RECORDS TO PROCESS Start Marker

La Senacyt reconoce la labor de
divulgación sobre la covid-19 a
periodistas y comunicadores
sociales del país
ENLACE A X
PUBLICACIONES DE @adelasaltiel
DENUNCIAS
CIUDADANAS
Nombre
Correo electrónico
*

RECORDS TO PROCESS End Marker

**THE TASK**
Copy out every line of the data above word for word, without changing anything.

**TASK OUTPUT**
La Senacyt reconoce la labor de
divulgación sobre la covid-19 a
periodistas y comunicadores
sociales del país
ENLACE A X
PUBLICACIONES DE @adelasaltiel
DENUNCIAS
CIUDADANAS
Nombre
Correo electrónico
*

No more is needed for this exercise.